CINCINNATI - A plan to lease the city of Cincinnati’s parking system to the Port Authority was a step closer to reality Monday, but a voter referendum against the measure now also is more likely.
City Council’s Budget and Finance Committee voted 4-3 to recommend approval of the parking plan.
Before the vote occurred, however, the plan’s opponents successfully divided the measure into two parts: The lease itself, and a separate ordinance to spend money on related expenses.
Earlier the city’s lawyers had said because the plan was an appropriation ordinance – an item that allocated money – it couldn’t legally be subject to a referendum by voters.
After Councilman Christopher Smitherman successfully pushed to separate the ordinance into two parts, that means the non-spending portion could go the ballot as a referendum and potentially be overturned.
The overall parking deal was supported by Vice Mayor Roxanne Qualls and Council Members Cecil Thomas, Yvette Simpson & Wendell Young, all Democrats.
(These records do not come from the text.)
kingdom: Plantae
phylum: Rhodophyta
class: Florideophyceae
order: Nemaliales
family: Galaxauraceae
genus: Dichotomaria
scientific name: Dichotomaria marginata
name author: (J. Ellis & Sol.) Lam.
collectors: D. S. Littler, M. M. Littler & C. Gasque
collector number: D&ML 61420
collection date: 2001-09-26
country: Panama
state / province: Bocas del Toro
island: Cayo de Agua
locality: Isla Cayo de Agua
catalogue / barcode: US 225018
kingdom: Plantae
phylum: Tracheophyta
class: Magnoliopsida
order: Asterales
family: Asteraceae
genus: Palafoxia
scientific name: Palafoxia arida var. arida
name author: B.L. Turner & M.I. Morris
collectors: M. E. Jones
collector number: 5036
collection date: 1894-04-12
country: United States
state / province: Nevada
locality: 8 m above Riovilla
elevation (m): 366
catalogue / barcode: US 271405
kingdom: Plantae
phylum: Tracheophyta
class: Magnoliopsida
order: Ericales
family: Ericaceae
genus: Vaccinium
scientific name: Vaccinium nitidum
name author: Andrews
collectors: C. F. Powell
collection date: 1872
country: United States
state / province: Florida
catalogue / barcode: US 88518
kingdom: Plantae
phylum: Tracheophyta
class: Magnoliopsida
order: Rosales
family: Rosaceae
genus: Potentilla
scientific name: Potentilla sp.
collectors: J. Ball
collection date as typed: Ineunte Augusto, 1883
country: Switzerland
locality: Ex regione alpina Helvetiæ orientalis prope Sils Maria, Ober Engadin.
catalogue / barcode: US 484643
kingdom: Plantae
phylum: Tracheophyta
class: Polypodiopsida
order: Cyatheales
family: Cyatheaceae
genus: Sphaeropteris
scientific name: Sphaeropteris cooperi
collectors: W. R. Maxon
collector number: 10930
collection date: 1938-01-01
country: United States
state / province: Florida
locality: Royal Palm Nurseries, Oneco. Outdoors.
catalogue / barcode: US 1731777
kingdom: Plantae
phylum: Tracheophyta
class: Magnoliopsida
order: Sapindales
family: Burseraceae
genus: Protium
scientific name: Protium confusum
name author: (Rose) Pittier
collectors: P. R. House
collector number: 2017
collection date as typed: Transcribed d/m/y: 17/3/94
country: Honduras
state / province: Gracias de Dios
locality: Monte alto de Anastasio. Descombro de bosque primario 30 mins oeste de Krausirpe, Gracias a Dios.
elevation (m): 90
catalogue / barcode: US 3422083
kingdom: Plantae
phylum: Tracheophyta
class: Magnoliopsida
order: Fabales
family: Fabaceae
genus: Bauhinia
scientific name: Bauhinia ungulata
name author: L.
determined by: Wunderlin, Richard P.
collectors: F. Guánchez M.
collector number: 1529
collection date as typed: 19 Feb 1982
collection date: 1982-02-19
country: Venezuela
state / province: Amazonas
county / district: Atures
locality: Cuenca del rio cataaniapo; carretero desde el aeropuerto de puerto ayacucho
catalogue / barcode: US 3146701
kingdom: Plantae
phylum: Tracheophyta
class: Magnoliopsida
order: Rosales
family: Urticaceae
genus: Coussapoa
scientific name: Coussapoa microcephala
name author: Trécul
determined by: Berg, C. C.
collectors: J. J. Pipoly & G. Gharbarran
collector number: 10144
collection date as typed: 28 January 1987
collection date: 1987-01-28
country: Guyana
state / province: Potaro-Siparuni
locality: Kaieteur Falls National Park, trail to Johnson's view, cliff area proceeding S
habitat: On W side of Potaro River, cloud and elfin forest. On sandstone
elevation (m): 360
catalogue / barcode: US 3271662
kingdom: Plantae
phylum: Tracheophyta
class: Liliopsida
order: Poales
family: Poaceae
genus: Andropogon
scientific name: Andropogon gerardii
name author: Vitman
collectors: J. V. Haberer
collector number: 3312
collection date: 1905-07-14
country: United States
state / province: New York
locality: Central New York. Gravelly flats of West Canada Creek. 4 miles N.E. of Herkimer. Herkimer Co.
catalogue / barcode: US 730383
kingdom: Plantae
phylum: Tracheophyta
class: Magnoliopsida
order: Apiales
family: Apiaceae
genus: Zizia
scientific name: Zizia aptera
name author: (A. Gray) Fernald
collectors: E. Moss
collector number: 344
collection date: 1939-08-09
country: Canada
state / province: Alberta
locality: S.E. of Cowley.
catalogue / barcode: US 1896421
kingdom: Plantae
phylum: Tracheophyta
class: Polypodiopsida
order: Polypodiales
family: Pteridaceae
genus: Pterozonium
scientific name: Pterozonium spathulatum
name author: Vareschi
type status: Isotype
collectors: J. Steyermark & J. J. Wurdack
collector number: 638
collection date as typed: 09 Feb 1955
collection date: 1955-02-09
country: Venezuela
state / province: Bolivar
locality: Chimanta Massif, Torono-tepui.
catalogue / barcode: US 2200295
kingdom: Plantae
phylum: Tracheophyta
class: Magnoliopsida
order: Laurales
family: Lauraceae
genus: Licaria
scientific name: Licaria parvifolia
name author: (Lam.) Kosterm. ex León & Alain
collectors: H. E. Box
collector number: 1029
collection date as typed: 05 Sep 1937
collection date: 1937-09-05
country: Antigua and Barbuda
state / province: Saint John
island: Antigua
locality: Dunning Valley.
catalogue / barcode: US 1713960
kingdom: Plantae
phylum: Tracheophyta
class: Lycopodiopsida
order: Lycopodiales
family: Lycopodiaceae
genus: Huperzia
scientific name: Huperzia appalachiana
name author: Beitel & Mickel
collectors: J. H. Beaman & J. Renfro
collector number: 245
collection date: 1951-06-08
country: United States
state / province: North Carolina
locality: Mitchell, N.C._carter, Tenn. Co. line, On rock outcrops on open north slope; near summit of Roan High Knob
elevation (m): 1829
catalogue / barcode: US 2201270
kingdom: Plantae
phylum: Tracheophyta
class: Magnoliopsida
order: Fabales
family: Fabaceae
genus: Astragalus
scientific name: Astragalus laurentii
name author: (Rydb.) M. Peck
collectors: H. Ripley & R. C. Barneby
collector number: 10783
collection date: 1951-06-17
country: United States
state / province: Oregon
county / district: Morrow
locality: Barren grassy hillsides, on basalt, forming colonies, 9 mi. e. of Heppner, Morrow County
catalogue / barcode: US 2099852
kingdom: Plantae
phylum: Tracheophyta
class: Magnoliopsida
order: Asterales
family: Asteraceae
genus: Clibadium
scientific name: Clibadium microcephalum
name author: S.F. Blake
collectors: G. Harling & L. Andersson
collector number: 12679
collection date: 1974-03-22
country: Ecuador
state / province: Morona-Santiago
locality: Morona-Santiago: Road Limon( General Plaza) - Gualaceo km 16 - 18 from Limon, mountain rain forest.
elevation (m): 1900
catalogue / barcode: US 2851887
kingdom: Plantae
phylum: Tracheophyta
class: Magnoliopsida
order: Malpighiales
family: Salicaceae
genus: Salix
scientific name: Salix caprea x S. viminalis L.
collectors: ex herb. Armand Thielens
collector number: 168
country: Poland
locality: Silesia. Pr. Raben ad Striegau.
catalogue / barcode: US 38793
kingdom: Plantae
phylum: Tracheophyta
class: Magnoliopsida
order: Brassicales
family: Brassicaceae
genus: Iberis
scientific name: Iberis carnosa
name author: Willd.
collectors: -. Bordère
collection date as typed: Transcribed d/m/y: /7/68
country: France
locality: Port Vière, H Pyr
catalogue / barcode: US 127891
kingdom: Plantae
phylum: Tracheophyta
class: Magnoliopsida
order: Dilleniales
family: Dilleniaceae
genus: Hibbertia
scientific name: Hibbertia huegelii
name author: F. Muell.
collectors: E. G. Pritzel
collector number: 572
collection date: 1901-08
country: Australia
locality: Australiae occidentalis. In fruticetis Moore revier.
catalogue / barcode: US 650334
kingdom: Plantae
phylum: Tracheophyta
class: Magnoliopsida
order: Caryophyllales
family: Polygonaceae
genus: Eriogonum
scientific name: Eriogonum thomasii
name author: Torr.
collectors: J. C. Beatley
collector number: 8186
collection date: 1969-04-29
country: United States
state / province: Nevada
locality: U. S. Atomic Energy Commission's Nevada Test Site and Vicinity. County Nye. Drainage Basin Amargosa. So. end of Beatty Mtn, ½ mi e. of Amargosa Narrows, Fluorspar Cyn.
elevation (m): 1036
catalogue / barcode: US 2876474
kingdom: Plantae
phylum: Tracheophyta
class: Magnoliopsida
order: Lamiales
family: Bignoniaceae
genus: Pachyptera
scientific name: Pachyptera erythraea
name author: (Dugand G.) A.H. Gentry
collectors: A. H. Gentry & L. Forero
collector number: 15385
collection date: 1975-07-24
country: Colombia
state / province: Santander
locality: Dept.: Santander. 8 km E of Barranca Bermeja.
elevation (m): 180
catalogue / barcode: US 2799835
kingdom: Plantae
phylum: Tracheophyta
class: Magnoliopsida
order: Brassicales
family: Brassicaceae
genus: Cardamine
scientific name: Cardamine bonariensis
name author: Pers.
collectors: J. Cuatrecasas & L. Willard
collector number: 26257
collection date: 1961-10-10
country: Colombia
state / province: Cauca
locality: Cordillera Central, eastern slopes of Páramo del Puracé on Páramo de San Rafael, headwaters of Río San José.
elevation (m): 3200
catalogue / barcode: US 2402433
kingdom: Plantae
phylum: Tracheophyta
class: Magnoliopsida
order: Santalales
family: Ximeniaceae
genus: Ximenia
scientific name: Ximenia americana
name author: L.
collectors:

Opponents were Democrat Chris Seelbach, Republican Charlie Winburn, and Smitherman who is an independent.
Councilwoman Laure Quinlivan abstained and Councilman P.G. Sittenfield was absent from the meeting; both are Democrats.
The full City Council will make a final decision at 2 p.m. Wednesday.
The proposal calls for leasing the city’s parking meters for 30 years, and leasing the city’s parking lots and garages for up to 50 years.
In return, the city would receive an upfront payment of $92 million from the Port Authority. Also, it would get annual payments that would begin at $3 million and gradually increase over time.
With the money, city administrators would cover a nearly $26 million deficit in the budget next year, and jumpstart several development projects around the city.
The projects include construction of a luxury apartment building and grocery at Fourth and Race streets downtown; and an interchange at Interstate 71 and Martin Luther King Drive in uptown.
Opponents – which include some small business owners – worry it will mean increases in parking meter rates and lessen public accountability for how the garages and meters are managed.
In fact, a memo given to City Council by City Manager Milton Dohoney Jr. stated elected politicians are often reluctant to raise parking rates.
“ParkCincy’s management of the city’s parking assets is likely to generate substantially greater revenues than a city-run system,” the memo stated.
“Put simply, the city’s parking consultant reports that although cities do implement rate increases, a vast majority of municipalities do not have the political will to increase parking rates with regularity,” it added.
But the number of parking meter tickets issued by the city has fallen sharply in recent years, causing critics to question whether it was done to justify leasing out the system.
Statistics show the city issued 104,026 tickets at meters in 2008; 90,873 in 2009; 78,642 in 2010; and 76,528 in 2011: and 64,857 last year.
That means more than 39,000 fewer tickets were issued in 2012 than just five years earlier.
Even if the parking deal is approved and withstands a voter referendum, it doesn’t solve the city’s budget problems.
Cincinnati is on track to have a $10 million deficit in 2014, a $15.5 million deficit in 2015 and a $20 million deficit in 2016.
The parking plan is the best option to close the shortfalls, Dohoney said, because the development projects would generate new tax dollars.
If income tax revenues grow at a rate 1 percent higher than current estimates over the next three years, the compounded effect would be an additional $15.1 million available by the end of 2016 to address the shortfalls.
“The point is that with time, the city could grow our way out of this budget problem by investing in our future now,” Dohoney said.
Without the parking deal, city officials must identify $35.6 million in spending cuts or revenue enhancements in the next three months.
Also under the parking plan, three new garages would be built.
They are the 725-space Sycamore Garage; a renovation of the existing 525 spaces and the addition of 250 spaces at the Tower Place Garage; and the demolition and reconstruction of the 1,000-space Pogue’s Garage at Fourth and Race.
Collectively, the development costs of the parking garages are more than $30 million, Dohoney said.